Hi @juan_lluesma welcome to the community!
I believe you have read the main documentation page of Clustered Collections, and I think the answer to your questions are somewhat mentioned in that page.
This is actually alluded to in the paragraph you have quoted: clustered collection is best when you have equality or range queries. A $in
query is not really either (more like multiple equality instead of a single equality), so it doesn’t benefit from a clustered index.
This behaviour makes sense when you consider the following point from the doc page:
A non-clustered collection stores the _id
index separately from the documents.
This is the “normal” _id
index, and:
A clustered collection stores the index and the documents together in _id
value order.
So a clustered collection stores the _id
index together with the document.
Thus when you have a query on _id
that is a single equality, it’s relatively straightforward for a clustered index to zoom into the target document’s location. It doesn’t need to scan a separate _id
index then fetch the related document, it can scan and fetch at the same time since the key and the document are stored together. Similar situation will be observed for a range query. However the keyword here is “scan”. Since the index and the document are stored together, scanning is pretty much needed.

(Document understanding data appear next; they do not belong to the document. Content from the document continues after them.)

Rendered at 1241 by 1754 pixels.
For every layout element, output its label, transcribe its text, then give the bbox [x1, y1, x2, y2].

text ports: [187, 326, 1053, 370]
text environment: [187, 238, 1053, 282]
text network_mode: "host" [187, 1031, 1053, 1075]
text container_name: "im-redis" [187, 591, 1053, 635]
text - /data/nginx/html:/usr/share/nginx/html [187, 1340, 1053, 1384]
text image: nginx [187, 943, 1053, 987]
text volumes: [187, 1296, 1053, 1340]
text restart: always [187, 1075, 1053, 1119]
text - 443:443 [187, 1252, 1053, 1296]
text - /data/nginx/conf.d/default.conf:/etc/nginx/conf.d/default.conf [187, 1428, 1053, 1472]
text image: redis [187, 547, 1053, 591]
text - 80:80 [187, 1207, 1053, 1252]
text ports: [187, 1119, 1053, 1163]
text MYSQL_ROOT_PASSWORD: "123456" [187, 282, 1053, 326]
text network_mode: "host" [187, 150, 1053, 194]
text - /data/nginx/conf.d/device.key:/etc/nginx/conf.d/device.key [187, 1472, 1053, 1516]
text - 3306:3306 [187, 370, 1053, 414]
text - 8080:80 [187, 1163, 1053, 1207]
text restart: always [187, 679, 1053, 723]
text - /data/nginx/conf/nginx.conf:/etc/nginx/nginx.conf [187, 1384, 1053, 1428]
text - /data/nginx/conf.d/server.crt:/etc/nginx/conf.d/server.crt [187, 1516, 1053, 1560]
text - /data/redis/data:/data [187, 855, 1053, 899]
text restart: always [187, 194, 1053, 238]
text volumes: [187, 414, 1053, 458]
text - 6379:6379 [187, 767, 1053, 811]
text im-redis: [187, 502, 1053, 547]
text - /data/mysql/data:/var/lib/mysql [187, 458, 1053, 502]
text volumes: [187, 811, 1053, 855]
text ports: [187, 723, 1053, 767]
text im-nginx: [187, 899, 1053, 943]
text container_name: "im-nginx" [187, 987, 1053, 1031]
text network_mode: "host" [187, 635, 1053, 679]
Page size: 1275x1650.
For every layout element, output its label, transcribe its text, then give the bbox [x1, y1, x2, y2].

This is mentioned in the doc page as well:
When a query uses a clustered index, it will perform a bounded collection scan.
What “bounded collection scan” means is that it’s basically a scan, but it’s typically not the whole collection since we know where the relevant _id
are.
However, note that you can create secondary indexes that sort of make a clustered collection behave somewhat like a normal collection, so if you have a freeform query using other fields, presumably you can use a clustered collection as well.
I think in short a clustered collection is beneficial if your queries are linear for the _id
field. If you need a more freeform queries, then a regular collection may offer more flexibility. Which collection type is best depends on your use case; you might want to test clustered vs. non-clustered collections under a test workload and see which one comes out on top.
Hope that make sense!
Best regards
Kevin